By DAVID MOON, Moon Capital Management, LLC
May 22, 2011

Researchers in Madrid claim to be able to measure the rate at which a person is dying and plan to begin selling a life-expectancy test by the end of this year.

For $700 you will be able to measure the length of your telomeres - the tips of certain chromosomes which shorten as you age. Scientists claim this will provide an approximation of your date of death.

Like Charlie Munger, all I really want to know is where I’m going to die so I’ll never go there.

Unless I can figure out how to pull that off, I will die. So will you. So have too many people in my life recently. Old ones and young ones. Healthy ones and sick ones.

It has reminded me that there is a lot more to preparing for death than simply writing a will.

But a will is one of the steps. If you are reading this, you should have a clear, non-ambiguous will. It doesn’t matter if you think you don’t have any money or not. My father’s estate was worth a grand total of $55,000. None of the siblings fought over it, but there were other family members who hired lawyers and filed suits – over a piece of $55,000.

You need some other documents, as well. A lawyer will tell you what they are.

There is, of course, spiritual preparation. Every tradition with which I’m familiar accommodates preparation at any time, but encourages it as early and regularly as possible.
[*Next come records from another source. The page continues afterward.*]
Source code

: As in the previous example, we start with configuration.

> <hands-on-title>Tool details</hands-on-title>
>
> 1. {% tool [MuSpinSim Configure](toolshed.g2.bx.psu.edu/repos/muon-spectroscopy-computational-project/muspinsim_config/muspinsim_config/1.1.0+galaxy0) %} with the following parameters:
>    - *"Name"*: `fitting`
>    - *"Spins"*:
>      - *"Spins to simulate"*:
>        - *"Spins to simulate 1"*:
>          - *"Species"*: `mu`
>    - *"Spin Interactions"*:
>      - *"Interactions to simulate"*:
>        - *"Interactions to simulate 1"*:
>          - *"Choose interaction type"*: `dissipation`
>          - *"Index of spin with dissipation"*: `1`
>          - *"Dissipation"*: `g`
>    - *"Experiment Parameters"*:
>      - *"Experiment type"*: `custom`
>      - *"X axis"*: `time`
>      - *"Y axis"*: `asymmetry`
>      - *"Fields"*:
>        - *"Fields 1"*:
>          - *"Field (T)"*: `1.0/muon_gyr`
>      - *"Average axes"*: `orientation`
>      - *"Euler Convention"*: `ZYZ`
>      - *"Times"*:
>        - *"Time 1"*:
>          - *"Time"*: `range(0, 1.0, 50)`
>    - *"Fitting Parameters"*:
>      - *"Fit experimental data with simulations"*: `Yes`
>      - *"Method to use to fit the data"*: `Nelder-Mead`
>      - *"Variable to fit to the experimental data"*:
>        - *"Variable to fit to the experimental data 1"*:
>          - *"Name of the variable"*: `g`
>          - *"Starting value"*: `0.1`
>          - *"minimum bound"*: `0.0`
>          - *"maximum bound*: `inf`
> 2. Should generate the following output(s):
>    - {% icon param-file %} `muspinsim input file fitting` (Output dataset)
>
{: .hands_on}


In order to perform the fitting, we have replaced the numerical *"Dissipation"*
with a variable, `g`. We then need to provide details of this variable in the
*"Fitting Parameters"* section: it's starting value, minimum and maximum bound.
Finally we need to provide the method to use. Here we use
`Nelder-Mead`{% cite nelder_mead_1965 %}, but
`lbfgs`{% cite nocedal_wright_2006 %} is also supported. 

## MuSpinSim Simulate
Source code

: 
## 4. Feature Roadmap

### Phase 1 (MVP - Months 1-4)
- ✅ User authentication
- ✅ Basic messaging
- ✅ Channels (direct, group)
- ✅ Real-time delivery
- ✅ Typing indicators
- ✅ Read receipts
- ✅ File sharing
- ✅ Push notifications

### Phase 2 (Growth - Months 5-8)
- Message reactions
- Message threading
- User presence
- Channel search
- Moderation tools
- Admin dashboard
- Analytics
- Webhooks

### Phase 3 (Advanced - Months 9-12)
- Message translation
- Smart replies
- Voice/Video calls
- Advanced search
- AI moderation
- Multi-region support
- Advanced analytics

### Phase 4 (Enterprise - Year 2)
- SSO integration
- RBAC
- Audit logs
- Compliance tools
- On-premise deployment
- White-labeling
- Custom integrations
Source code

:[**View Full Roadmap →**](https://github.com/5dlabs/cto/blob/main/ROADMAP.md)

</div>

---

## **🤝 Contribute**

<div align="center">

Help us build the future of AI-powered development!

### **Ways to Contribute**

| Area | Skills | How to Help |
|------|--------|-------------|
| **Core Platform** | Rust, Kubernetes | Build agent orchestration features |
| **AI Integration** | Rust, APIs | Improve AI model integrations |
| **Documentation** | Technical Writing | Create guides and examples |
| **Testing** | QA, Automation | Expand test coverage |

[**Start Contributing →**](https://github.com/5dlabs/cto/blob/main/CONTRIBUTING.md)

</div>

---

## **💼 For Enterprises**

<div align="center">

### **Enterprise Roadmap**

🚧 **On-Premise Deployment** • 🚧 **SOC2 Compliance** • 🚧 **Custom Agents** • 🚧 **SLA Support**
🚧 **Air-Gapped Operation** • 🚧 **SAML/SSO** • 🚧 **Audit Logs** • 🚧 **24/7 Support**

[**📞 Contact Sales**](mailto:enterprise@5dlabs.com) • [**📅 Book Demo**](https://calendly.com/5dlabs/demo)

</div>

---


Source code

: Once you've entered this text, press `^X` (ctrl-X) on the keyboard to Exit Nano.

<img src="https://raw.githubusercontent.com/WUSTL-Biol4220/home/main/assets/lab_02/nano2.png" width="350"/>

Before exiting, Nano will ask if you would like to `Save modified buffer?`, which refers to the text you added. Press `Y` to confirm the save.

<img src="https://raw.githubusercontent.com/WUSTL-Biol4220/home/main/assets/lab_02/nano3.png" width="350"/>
Closely connected with your spiritual preparedness is your emotional preparedness. One of the best tools I’ve seen for learning about your parents or teaching your kids about yourself is a small book, “Questions for my Father” by Vincent Staniforth. It’s $10 at Amazon. If you don’t like it, I will buy it from you.

You will learn things you ought to know – both about your parents and yourself, as well. Write them down. Pass them on to your kids.

Clean your house and garage regularly. You should have a garage sale or ideally, move every ten years to force you to purge. It is unfair to your kids to make them crawl over boxes that haven’t been opened since you got them out of your parent’s attic when they died 27 years ago.

If you’re a survivor responsible for planning a funeral service, be practical. Any time you struggle deciding between two options, make the sensible decision rather than the emotional one.

Make lists. If you have some cash hidden in the back of the trash compactor, don’t just tell someone, write it down in a file where you also list your bank accounts, automobiles, retirement accounts, etc. You want to leave assets to your family, friends or other designees, not the folks who buy your house.

Let go of family secrets. They are neither healthy nor fair. And the secret keeper is often relieved of a burden when she discovers that the secret wasn’t a secret, anyway.